▶ _EXERCISE GOAL_
If a record holds a picture, drop the picture and repeat everything else word for word.

═══

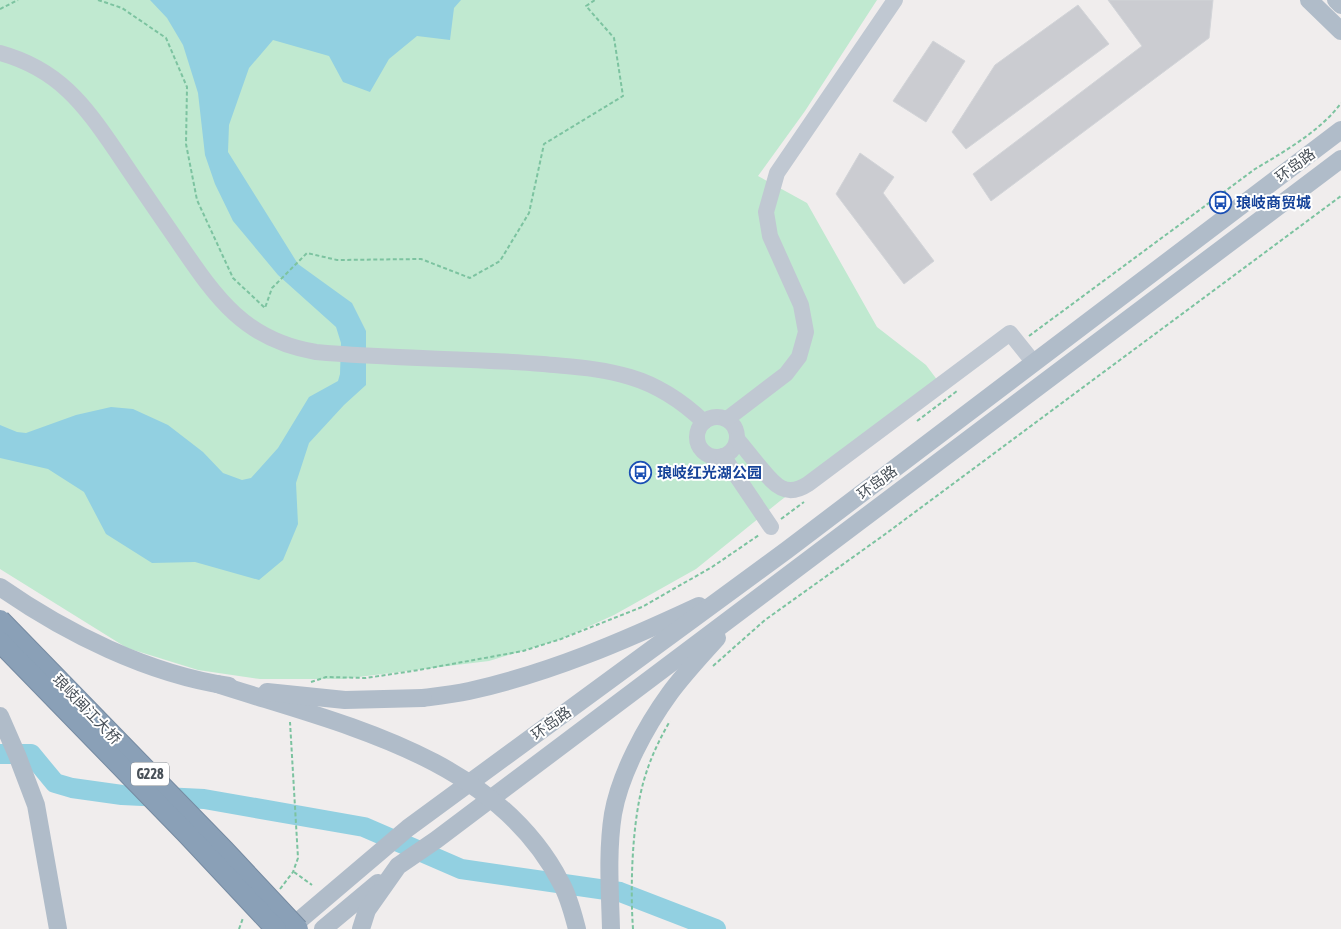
<svg xmlns="http://www.w3.org/2000/svg" width="1341" height="929" font-family="'Asap Condensed','Noto Sans SC',sans-serif">
  <rect width="100%" height="100%" fill="#f0eded"/>
  <path fill="#c0e9d0" d="M0,0H877L805,111L758,176L807,203L877,327L926,365L938,381L780,501L696,569L614,615L561,639L489,661L342,679H260L198,670L127,648L0,569Z"/>
  <path fill="#92d0e1" d="M150,0H461L454,8L450,40L417,36L389,59L370,92L343,82L329,56L273,40L249,68L229,125L228,152L298,264L352,303L366,331V385L344,405L309,443L296,483L298,524L283,560L259,580L195,562L152,563L106,534L84,492L48,469L0,458V425L17,432L26,433L76,415L111,407L133,409L168,425L203,452L223,473L242,480L251,478L278,448L309,397L338,381L340,374L341,343L336,327L278,275L233,221L215,184L205,155L198,93L183,45L167,18Z"/>
  <g fill="none" stroke-linecap="round" stroke-linejoin="round">
    <path stroke="#92d0e1" stroke-width="20" d="M0,754H31L55,783L72,788L122,795L204,799L364,827L461,869L620,892L716,929"/>
  </g>
  <g fill="#cbccd1" stroke="#d2d4d8">
    <path d="M1108,0H1213L1209,38L991,201L973,174L1142,46Z"/>
    <path d="M1078,5L1109,44L966,149L952,132L995,65Z"/>
    <path d="M933,41L965,61L926,122L893,101Z"/>
    <path d="M860,153L894,177L883,193L934,261L904,284L836,194Z"/>
  </g>
  <g fill="none" stroke-linecap="round" stroke-linejoin="round">
    <g stroke="#7cc3a0" stroke-width="2" stroke-dasharray="4 2.5" stroke-linecap="butt">
      <path d="M98,0L122,8L166,38L187,87L186,144L197,200L233,278L265,308L272,288L307,253L337,260L421,259L470,278L500,261L529,213L544,144L623,96L614,38L586,6L595,0"/>
      <path d="M0,9L18,0"/>
      <path d="M1029,336L1255,169C1282,153 1322,130 1341,103"/>
      <path d="M917,421L957,391"/>
      <path d="M781,519L804,502"/>
      <path d="M713,666L765,620L884,535L1341,196"/>
      <path d="M311,682L326,677L366,678L419,670L523,651L561,639L642,607L712,567L759,535"/>
      <path d="M294,872L312,885"/>
      <path d="M280,889L293,872L298,858L290,722"/>
      <path d="M239,929L243,918"/>
      <path d="M633,929C630,887 632,821 644,780C650,759 659,740 670,721"/>
    </g>
    <g stroke="#c0c8d2" stroke-width="16">
      <path d="M0,53C58,69 84,104 116,151C136,181 156,210 176,239C215,296 243,340 316,352C392,359 468,358 543,364C573,367 601,368 630,377C657,385 683,402 704,422"/>
      <circle cx="717" cy="437" r="20"/>
      <path d="M727,419L786,374L799,357L806,332L801,305L770,236L766,212L777,173L895,0"/>
      <path d="M737,439C745,448 752,458 760,467C774,484 785,499 808,484L1010,333L1034,363"/>
      <path d="M723,456L771,527"/>
    </g>
    <g stroke="#b0bcc9" stroke-width="18">
      <path d="M1309,0L1341,31"/>
      <path d="M1336,0L1341,5"/>
      <path d="M423,698C438,696 454,694 469,691C550,673 624,641 699,606"/>
      <path d="M0,716L17,755L36,805L58,929"/>
      <path d="M289,929L408,828L787,550L1341,130"/>
      <path d="M323,929L378,883"/>
      <path d="M361,929L367,910L398,866L436,840L1341,159"/>
      <path d="M611,929C610,891 607,852 613,814C620,774 646,726 670,693C684,674 701,656 717,638"/>
    </g>
    <defs>
      <g id="highway-bridge">
        <path d="M0,620L224,850L298,929"/>
        <path d="M0,642L187,834L276,929"/>
      </g>
    </defs>
    <use href="#highway-bridge" stroke="#768ba2" stroke-width="22" stroke-linecap="butt"/>
    <g stroke="#b0bcc9" stroke-width="18">
      <path d="M0,587C66,633 148,674 229,686"/>
      <path d="M217,684C340,724 496,756 561,883C569,897 573,914 577,929"/>
      <path d="M267,692L345,700L423,698"/>
    </g>
    <use href="#highway-bridge" stroke="#8aa0b7" stroke-width="20"/>
  </g>
  <defs>
    <symbol id="bus-ring" viewBox="-11 -11 22 22"><circle r="9.5" fill="#fff" stroke="#1a4fb4" stroke-width="1.5"/><path d="M-5-6H5V4H4V6H2V4H-2V6H-4V4H-5ZM-3.5-4V0h7V-4ZM-3.5 1.2v1.5H-2V1.2ZM2 1.2v1.5H3.5V1.2Z" fill="#1a4fb4"/></symbol>
  </defs>
  <g fill-rule="evenodd">
    <use href="#bus-ring" x="1208" y="190" width="25" height="25"/>
    <use href="#bus-ring" x="628" y="460" width="25" height="25"/>
  </g>
  <g text-anchor="middle" dominant-baseline="central" stroke-width="4" stroke-linejoin="round" paint-order="stroke">
    <rect fill="#fff" stroke="#7f848a" stroke-width="1" x="131" y="762.5" width="38" height="23" rx="4"/>
    <g font-size="14" font-weight="bold" fill="#485058">
      <text x="150" y="774">G228</text>
    </g>
    <g font-size="15" fill="#485058" stroke="#fff">
      <text transform="translate(1295 165) rotate(-37)">环岛路</text>
      <text transform="translate(877 482) rotate(-37)">环岛路</text>
      <text transform="translate(87 709) rotate(46)">琅岐闽江大桥</text>
      <text transform="translate(551 723) rotate(-36)">环岛路</text>
    </g>
    <g font-size="15" font-weight="bold" fill="#164399" stroke="#fff" text-anchor="start">
      <text x="1236" y="202">琅岐商贸城</text>
      <text x="657" y="472">琅岐红光湖公园</text>
    </g>
  </g>
</svg>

═══

▶ _YOUR RESPONSE_
<svg xmlns="http://www.w3.org/2000/svg" width="1341" height="929" font-family="'Asap Condensed','Noto Sans SC',sans-serif">
  <rect width="100%" height="100%" fill="#f0eded"/>
  <path fill="#c0e9d0" d="M0,0H877L805,111L758,176L807,203L877,327L926,365L938,381L780,501L696,569L614,615L561,639L489,661L342,679H260L198,670L127,648L0,569Z"/>
  <path fill="#92d0e1" d="M150,0H461L454,8L450,40L417,36L389,59L370,92L343,82L329,56L273,40L249,68L229,125L228,152L298,264L352,303L366,331V385L344,405L309,443L296,483L298,524L283,560L259,580L195,562L152,563L106,534L84,492L48,469L0,458V425L17,432L26,433L76,415L111,407L133,409L168,425L203,452L223,473L242,480L251,478L278,448L309,397L338,381L340,374L341,343L336,327L278,275L233,221L215,184L205,155L198,93L183,45L167,18Z"/>
  <g fill="none" stroke-linecap="round" stroke-linejoin="round">
    <path stroke="#92d0e1" stroke-width="20" d="M0,754H31L55,783L72,788L122,795L204,799L364,827L461,869L620,892L716,929"/>
  </g>
  <g fill="#cbccd1" stroke="#d2d4d8">
    <path d="M1108,0H1213L1209,38L991,201L973,174L1142,46Z"/>
    <path d="M1078,5L1109,44L966,149L952,132L995,65Z"/>
    <path d="M933,41L965,61L926,122L893,101Z"/>
    <path d="M860,153L894,177L883,193L934,261L904,284L836,194Z"/>
  </g>
  <g fill="none" stroke-linecap="round" stroke-linejoin="round">
    <g stroke="#7cc3a0" stroke-width="2" stroke-dasharray="4 2.5" stroke-linecap="butt">
      <path d="M98,0L122,8L166,38L187,87L186,144L197,200L233,278L265,308L272,288L307,253L337,260L421,259L470,278L500,261L529,213L544,144L623,96L614,38L586,6L595,0"/>
      <path d="M0,9L18,0"/>
      <path d="M1029,336L1255,169C1282,153 1322,130 1341,103"/>
      <path d="M917,421L957,391"/>
      <path d="M781,519L804,502"/>
      <path d="M713,666L765,620L884,535L1341,196"/>
      <path d="M311,682L326,677L366,678L419,670L523,651L561,639L642,607L712,567L759,535"/>
      <path d="M294,872L312,885"/>
      <path d="M280,889L293,872L298,858L290,722"/>
      <path d="M239,929L243,918"/>
      <path d="M633,929C630,887 632,821 644,780C650,759 659,740 670,721"/>
    </g>
    <g stroke="#c0c8d2" stroke-width="16">
      <path d="M0,53C58,69 84,104 116,151C136,181 156,210 176,239C215,296 243,340 316,352C392,359 468,358 543,364C573,367 601,368 630,377C657,385 683,402 704,422"/>
      <circle cx="717" cy="437" r="20"/>
      <path d="M727,419L786,374L799,357L806,332L801,305L770,236L766,212L777,173L895,0"/>
      <path d="M737,439C745,448 752,458 760,467C774,484 785,499 808,484L1010,333L1034,363"/>
      <path d="M723,456L771,527"/>
    </g>
    <g stroke="#b0bcc9" stroke-width="18">
      <path d="M1309,0L1341,31"/>
      <path d="M1336,0L1341,5"/>
      <path d="M423,698C438,696 454,694 469,691C550,673 624,641 699,606"/>
      <path d="M0,716L17,755L36,805L58,929"/>
      <path d="M289,929L408,828L787,550L1341,130"/>
      <path d="M323,929L378,883"/>
      <path d="M361,929L367,910L398,866L436,840L1341,159"/>
      <path d="M611,929C610,891 607,852 613,814C620,774 646,726 670,693C684,674 701,656 717,638"/>
    </g>
    <defs>
      <g id="highway-bridge">
        <path d="M0,620L224,850L298,929"/>
        <path d="M0,642L187,834L276,929"/>
      </g>
    </defs>
    <use href="#highway-bridge" stroke="#768ba2" stroke-width="22" stroke-linecap="butt"/>
    <g stroke="#b0bcc9" stroke-width="18">
      <path d="M0,587C66,633 148,674 229,686"/>
      <path d="M217,684C340,724 496,756 561,883C569,897 573,914 577,929"/>
      <path d="M267,692L345,700L423,698"/>
    </g>
    <use href="#highway-bridge" stroke="#8aa0b7" stroke-width="20"/>
  </g>
  <defs>
    <symbol id="bus-ring" viewBox="-11 -11 22 22"><circle r="9.5" fill="#fff" stroke="#1a4fb4" stroke-width="1.5"/><path d="M-5-6H5V4H4V6H2V4H-2V6H-4V4H-5ZM-3.5-4V0h7V-4ZM-3.5 1.2v1.5H-2V1.2ZM2 1.2v1.5H3.5V1.2Z" fill="#1a4fb4"/></symbol>
  </defs>
  <g fill-rule="evenodd">
    <use href="#bus-ring" x="1208" y="190" width="25" height="25"/>
    <use href="#bus-ring" x="628" y="460" width="25" height="25"/>
  </g>
  <g text-anchor="middle" dominant-baseline="central" stroke-width="4" stroke-linejoin="round" paint-order="stroke">
    <rect fill="#fff" stroke="#7f848a" stroke-width="1" x="131" y="762.5" width="38" height="23" rx="4"/>
    <g font-size="14" font-weight="bold" fill="#485058">
      <text x="150" y="774">G228</text>
    </g>
    <g font-size="15" fill="#485058" stroke="#fff">
      <text transform="translate(1295 165) rotate(-37)">环岛路</text>
      <text transform="translate(877 482) rotate(-37)">环岛路</text>
      <text transform="translate(87 709) rotate(46)">琅岐闽江大桥</text>
      <text transform="translate(551 723) rotate(-36)">环岛路</text>
    </g>
    <g font-size="15" font-weight="bold" fill="#164399" stroke="#fff" text-anchor="start">
      <text x="1236" y="202">琅岐商贸城</text>
      <text x="657" y="472">琅岐红光湖公园</text>
    </g>
  </g>
</svg>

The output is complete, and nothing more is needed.